Exercise goal: Report every line of the data where the string "plano" appears.

Source data:
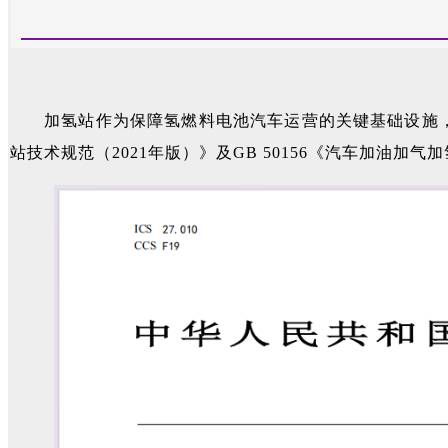
加氢站作为保障氢燃料电池汽车运营的关键基础设施，是氢
站技术规范（2021年版）》及GB 50156《汽车加油加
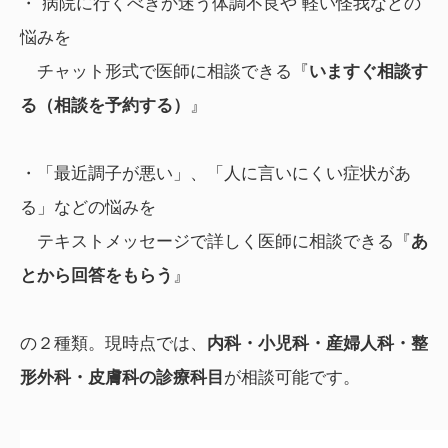
・ 病院に行くべきか迷う体調不良や 軽い怪我などの
悩みを
チャット形式で医師に相談できる『
いますぐ相談す
る（相談を予約する）
』
・「最近調子が悪い」、「人に言いにくい症状があ
る」などの悩みを
テキストメッセージで詳しく医師に相談できる『
あ
とから回答をもらう
』
の２種類。現時点では、
内科・小児科・産婦人科・整
形外科・皮膚科の診療科目
が相談可能です。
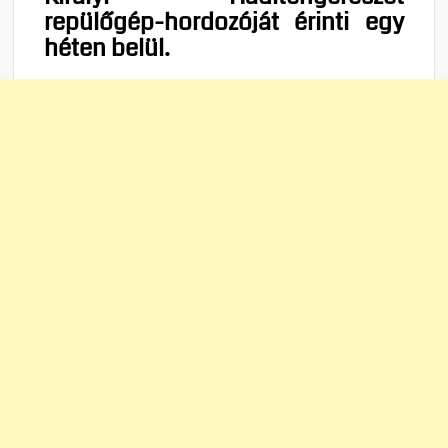
repülőgép-hordozóját érinti egy
héten belül.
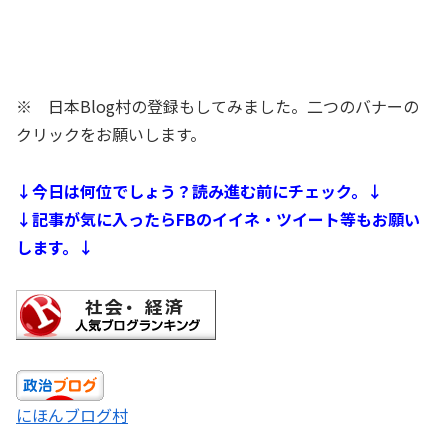
※ 日本Blog村の登録もしてみました。二つのバナーの
クリックをお願いします。
↓今日は何位でしょう？読み進む前にチェック。↓
↓記事が気に入ったらFBのイイネ・ツイート等もお願い
します。↓
にほんブログ村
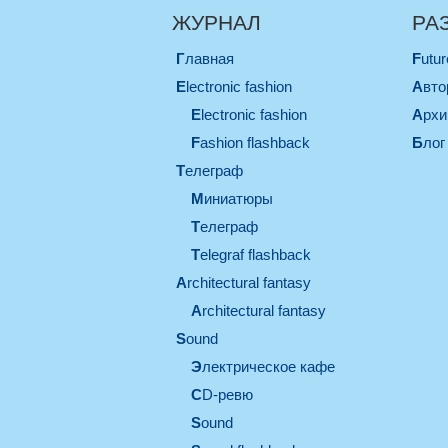
ЖУРНАЛ
РА
Главная
Futu
electronic fashion
Авт
electronic fashion
Арх
Fashion flashback
Блог
телеграф
миниатюры
телеграф
Telegraf flashback
architectural fantasy
architectural fantasy
sound
электрическое кафе
CD-ревю
sound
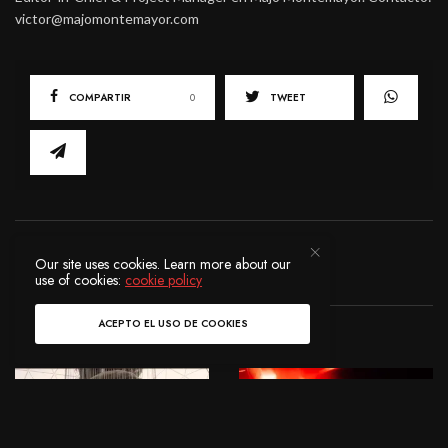
victor@majomontemayor.com
COMPARTIR
0
TWEET
Ver Comentarios (0)
Our site uses cookies. Learn more about our
use of cookies:
cookie policy
ACEPTO EL USO DE COOKIES
POSTS RELACIONADOS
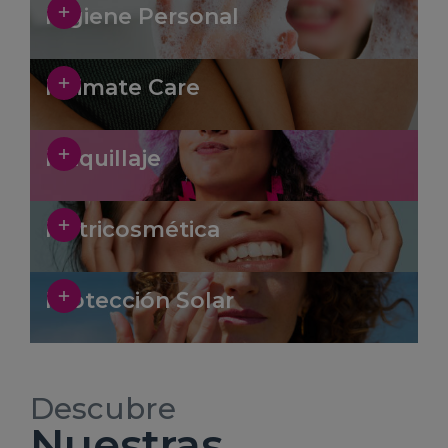
Higiene Personal
Intimate Care
Maquillaje
Nutricosmética
Protección Solar
Descubre
Nuestras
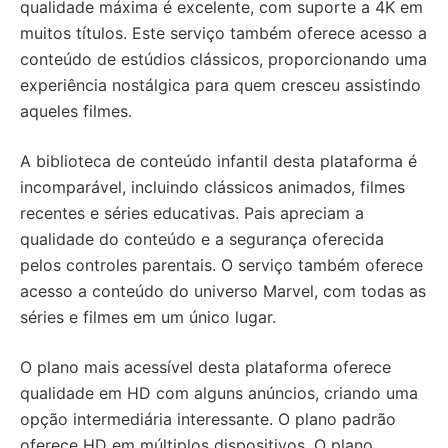
qualidade máxima é excelente, com suporte a 4K em
muitos títulos. Este serviço também oferece acesso a
conteúdo de estúdios clássicos, proporcionando uma
experiência nostálgica para quem cresceu assistindo
aqueles filmes.
A biblioteca de conteúdo infantil desta plataforma é
incomparável, incluindo clássicos animados, filmes
recentes e séries educativas. Pais apreciam a
qualidade do conteúdo e a segurança oferecida
pelos controles parentais. O serviço também oferece
acesso a conteúdo do universo Marvel, com todas as
séries e filmes em um único lugar.
O plano mais acessível desta plataforma oferece
qualidade em HD com alguns anúncios, criando uma
opção intermediária interessante. O plano padrão
oferece HD em múltiplos dispositivos. O plano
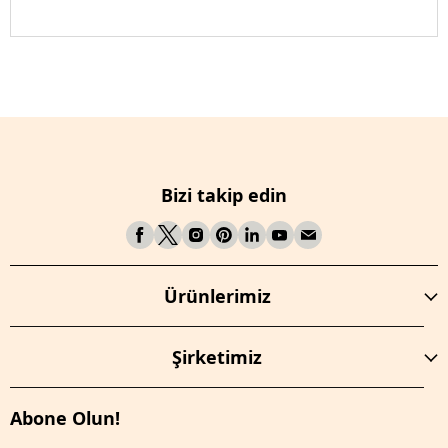
Bizi takip edin
Ürünlerimiz
Şirketimiz
Abone Olun!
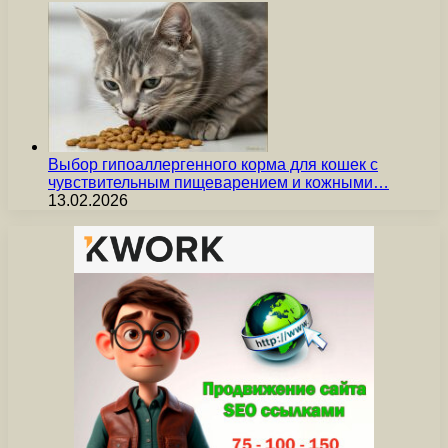
Выбор гипоаллергенного корма для кошек с
чувствительным пищеварением и кожными…
13.02.2026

Exercise output:
O plano mais acessível desta plataforma oferece
opção intermediária interessante. O plano padrão
oferece HD em múltiplos dispositivos. O plano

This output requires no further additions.